At present, the committee consists of department heads and other high-ranking officials who make recommendations for future purchases, complimented by liaisons from both the board of selectmen and advisory committee.

The proposed change would have allowed department heads, most notably the school superintendent and town manager, to continue in an advisory capacity, but reserve actual decision-making roles to registered voters.

Susan Dring of Kendall Drive, who previously served on the advisory committee, strongly supported the measure, saying that several area towns, including Sharon and Franklin, use a similar approach.

“These decisions should be made by town residents,” Dring said of prospective spending recommendations.

Her remarks were echoed by Joan Gallivan of Cannon Forge Drive, who argued the change would encourage more citizens to become active in town government.

But school committee member Tina Belanger and school Business Manager William Yukna, both former advisory board members, questioned the need to change a system which few viewed as problematic.

“This seems to me a little bit redundant,” Belanger said.

Although voters agreed to an amendment that rectified a procedural glitch, the petition itself narrowly failed, with 59 votes in favor and 77 opposed.

Also unsuccessful was an article that would have required builders and other tradesmen to meet stepped-up energy ratings in either new construction or renovation projects.

Although the advisory committee in a split vote had endorsed the proposal, voters agreed with board Chairman Larry Ooi, who said he backed measures to increase energy conservation and self-sufficiency while suggesting that changes of this magnitude warranted further study.

Foxboro Housing Authority Chairman Greg Spier, whose construction business specializes in energy-efficient building designs, agreed, suggesting the codes changes could raise new home prices by as much as $8,000.

“The timing is all wrong,” Spier said, noting the cost of building materials has skyrocketed in recent months due to supply-chain issues stemming from the COVID-19 pandemic.

Sean McCarthy, an electrical contractor who lives on Abbie Lane, said building renovations, system upgrades and major repairs also would have to comply with new energy ratings, which would have enabled the town to apply for state energy grants.

Public works director Chris Gallagher, who lives on Mechanic Street (and currently sits on the CIP committee), and Edward Ferguson of Forest Road both spoke in favor of the proposal, which ultimately was defeated by an 88-21 margin.

In other action, voters appropriated $356,000 to fund five union contracts covering police, public works and library personnel as well as department heads, clerical and technical workers.
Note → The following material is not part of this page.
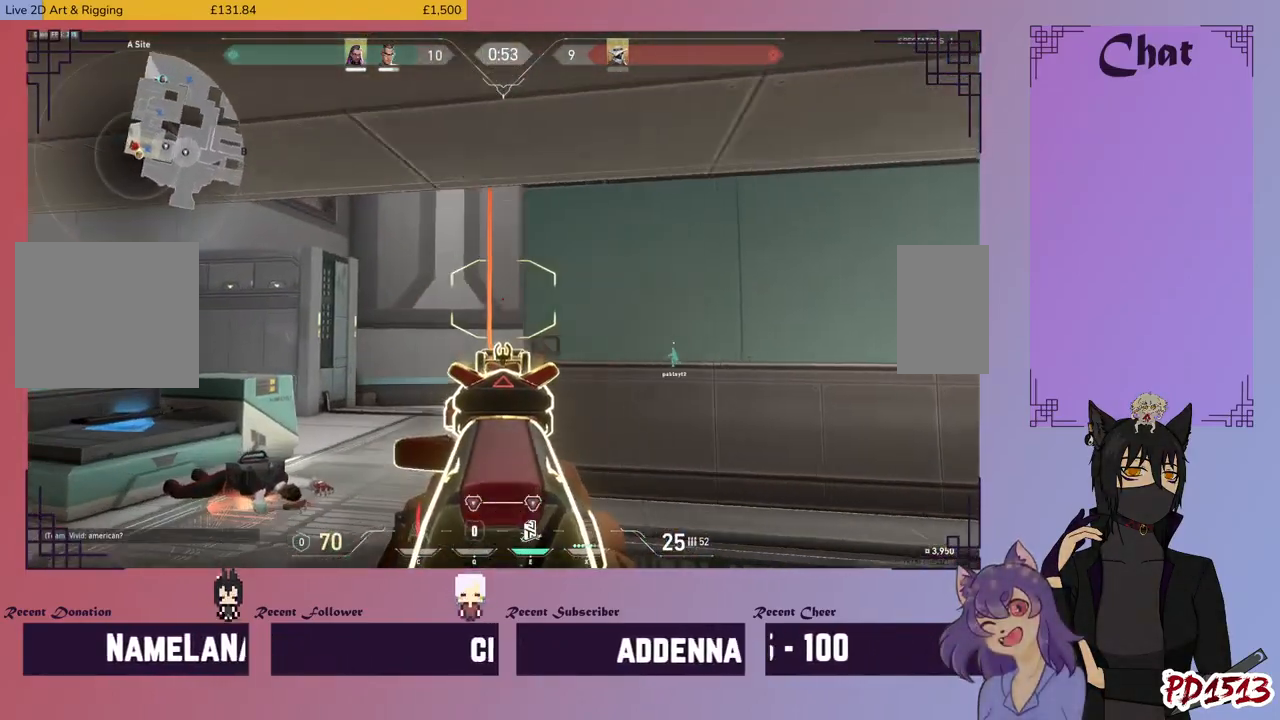
{"keys": [], "mouse": [], "events": [[300, "a", "up"]]}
In addition to funding 2-percent cost-of-living increases for fiscal 2022, three of the contracts provide retroactive payments for the current fiscal year.

According to advisory committee member Larry Martin, the negotiated settlements reflected a fair outcome for both management and the affected bargaining units.

Lastly, voters adopted several housekeeping measures proposed by the planning board — including updates to the town’s floodplain bylaw and Baker Street historic district — and consented to a 20-year lease with AT&T to locate an antenna on the existing cell tower behind the Public Safety Building at a monthly rate of $3,000.